## Exercise objective
Your task is to gather the lines below that hold the string "priklausomai".

## Records supplied
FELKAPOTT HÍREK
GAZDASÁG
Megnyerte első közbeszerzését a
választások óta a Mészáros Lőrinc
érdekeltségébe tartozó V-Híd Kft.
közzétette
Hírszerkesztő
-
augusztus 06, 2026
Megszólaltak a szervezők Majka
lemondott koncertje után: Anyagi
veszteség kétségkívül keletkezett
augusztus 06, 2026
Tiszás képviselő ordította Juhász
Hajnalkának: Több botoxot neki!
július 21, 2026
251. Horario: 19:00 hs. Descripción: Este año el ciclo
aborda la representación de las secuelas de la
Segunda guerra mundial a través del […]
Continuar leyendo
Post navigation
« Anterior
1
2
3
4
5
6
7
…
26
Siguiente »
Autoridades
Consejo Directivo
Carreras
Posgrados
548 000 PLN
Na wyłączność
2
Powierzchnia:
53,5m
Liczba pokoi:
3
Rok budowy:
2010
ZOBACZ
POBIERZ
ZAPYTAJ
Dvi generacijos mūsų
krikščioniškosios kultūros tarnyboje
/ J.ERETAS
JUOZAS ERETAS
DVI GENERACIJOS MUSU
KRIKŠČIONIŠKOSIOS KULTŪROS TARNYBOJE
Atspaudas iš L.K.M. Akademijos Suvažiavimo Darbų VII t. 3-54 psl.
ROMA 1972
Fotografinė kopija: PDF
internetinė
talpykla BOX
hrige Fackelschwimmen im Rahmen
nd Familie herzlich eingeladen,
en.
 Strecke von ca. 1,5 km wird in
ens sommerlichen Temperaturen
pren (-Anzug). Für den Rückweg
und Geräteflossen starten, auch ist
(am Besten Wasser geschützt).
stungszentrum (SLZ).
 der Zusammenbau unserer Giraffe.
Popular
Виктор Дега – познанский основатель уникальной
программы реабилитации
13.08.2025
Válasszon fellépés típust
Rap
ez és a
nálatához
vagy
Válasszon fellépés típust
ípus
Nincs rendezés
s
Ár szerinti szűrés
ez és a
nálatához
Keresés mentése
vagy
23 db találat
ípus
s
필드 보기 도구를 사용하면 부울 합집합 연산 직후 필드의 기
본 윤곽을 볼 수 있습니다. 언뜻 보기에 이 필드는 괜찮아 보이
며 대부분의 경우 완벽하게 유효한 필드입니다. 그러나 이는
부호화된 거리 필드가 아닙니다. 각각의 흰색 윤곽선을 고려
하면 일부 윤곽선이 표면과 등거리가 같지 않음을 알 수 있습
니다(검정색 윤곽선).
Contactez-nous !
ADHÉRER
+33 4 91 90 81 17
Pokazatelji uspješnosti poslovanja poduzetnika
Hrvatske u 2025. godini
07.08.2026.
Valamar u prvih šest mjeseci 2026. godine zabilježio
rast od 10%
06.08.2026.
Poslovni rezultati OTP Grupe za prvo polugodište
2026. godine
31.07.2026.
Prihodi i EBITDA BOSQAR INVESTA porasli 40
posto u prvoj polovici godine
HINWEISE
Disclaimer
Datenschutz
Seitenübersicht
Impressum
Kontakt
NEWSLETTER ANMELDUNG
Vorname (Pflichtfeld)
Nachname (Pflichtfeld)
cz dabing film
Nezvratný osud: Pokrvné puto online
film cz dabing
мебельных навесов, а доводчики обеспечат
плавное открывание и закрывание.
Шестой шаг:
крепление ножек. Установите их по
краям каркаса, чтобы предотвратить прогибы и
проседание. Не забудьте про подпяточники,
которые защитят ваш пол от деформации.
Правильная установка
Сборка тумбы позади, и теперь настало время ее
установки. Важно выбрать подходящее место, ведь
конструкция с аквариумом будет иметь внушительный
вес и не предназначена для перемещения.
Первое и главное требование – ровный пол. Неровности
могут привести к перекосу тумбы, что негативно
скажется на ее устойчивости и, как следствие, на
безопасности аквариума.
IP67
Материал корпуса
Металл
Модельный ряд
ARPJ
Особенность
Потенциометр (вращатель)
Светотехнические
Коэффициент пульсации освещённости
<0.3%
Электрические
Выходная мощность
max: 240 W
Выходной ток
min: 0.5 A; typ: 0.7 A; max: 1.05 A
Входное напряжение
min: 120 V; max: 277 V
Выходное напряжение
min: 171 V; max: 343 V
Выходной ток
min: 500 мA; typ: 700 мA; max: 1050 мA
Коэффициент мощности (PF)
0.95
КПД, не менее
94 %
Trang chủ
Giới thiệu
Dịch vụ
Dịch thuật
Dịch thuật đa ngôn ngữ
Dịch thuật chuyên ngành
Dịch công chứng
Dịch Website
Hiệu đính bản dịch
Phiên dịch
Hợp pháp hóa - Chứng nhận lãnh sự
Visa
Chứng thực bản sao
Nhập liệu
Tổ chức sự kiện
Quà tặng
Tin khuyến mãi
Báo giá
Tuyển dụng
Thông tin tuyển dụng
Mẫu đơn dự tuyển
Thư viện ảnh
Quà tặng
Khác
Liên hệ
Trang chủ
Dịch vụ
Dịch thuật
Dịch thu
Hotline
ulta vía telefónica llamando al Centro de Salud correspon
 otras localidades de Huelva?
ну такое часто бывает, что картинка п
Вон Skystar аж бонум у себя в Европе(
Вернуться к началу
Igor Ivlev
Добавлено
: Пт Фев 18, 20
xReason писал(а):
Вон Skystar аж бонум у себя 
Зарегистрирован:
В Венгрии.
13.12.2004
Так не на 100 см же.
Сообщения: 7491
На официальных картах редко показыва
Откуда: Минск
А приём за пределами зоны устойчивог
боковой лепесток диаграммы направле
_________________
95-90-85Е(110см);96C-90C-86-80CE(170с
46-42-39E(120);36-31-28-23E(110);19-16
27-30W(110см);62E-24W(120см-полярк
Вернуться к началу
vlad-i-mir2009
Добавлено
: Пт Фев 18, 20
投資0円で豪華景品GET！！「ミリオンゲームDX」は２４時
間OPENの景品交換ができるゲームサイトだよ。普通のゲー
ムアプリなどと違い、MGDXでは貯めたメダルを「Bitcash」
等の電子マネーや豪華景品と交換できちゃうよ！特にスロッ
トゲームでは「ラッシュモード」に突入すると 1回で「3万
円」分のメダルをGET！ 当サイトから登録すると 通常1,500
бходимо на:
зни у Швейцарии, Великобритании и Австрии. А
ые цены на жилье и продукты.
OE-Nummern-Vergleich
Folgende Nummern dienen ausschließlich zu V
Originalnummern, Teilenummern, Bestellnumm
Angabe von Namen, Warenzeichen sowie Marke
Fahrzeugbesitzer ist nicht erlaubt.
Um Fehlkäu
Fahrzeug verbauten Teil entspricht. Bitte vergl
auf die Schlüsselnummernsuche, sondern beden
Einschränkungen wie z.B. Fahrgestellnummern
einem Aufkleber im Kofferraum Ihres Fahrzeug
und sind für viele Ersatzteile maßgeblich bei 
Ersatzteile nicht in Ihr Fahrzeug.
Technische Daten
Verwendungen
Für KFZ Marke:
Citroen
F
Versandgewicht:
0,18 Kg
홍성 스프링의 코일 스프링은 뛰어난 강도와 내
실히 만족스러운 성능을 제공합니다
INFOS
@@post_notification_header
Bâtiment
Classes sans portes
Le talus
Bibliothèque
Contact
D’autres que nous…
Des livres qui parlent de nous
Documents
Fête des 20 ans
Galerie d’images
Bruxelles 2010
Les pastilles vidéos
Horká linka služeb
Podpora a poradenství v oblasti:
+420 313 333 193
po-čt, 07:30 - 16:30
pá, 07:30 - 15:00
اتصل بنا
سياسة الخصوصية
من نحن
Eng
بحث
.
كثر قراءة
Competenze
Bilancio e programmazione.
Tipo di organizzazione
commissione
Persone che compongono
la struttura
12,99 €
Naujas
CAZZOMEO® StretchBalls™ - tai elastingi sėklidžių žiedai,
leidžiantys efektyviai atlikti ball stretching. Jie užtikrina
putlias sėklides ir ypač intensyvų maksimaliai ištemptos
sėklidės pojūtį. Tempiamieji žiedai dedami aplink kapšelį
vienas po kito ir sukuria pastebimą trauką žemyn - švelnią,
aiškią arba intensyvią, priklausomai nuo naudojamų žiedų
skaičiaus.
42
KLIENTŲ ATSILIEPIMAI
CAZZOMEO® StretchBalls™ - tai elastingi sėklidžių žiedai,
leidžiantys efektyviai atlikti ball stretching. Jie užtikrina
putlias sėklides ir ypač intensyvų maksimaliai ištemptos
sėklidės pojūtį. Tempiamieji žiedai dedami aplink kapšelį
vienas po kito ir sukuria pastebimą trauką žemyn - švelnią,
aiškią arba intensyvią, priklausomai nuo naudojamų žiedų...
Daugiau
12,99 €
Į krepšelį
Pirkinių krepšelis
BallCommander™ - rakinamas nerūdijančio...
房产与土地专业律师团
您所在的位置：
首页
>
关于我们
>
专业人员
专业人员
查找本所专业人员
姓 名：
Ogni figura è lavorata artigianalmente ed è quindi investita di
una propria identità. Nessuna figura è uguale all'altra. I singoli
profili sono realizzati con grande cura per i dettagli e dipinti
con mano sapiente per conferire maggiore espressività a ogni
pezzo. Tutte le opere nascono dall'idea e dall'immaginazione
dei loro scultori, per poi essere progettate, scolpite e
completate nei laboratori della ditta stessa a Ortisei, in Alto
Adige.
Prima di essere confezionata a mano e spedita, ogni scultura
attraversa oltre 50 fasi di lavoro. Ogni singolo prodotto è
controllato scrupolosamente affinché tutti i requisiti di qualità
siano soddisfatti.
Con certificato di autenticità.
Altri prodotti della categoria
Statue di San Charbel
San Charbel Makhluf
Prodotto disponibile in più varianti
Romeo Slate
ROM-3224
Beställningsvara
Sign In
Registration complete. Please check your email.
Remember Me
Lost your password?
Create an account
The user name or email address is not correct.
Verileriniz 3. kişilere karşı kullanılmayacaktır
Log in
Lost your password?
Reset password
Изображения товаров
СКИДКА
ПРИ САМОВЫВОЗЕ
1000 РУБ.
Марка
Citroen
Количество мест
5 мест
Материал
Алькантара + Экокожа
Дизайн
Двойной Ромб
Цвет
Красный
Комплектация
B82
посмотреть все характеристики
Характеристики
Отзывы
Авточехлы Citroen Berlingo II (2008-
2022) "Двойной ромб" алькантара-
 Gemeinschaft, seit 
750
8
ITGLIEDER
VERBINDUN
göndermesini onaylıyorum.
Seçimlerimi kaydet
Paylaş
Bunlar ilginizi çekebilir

## Written answer
aiškią arba intensyvią, priklausomai nuo naudojamų žiedų
aiškią arba intensyvią, priklausomai nuo naudojamų žiedų...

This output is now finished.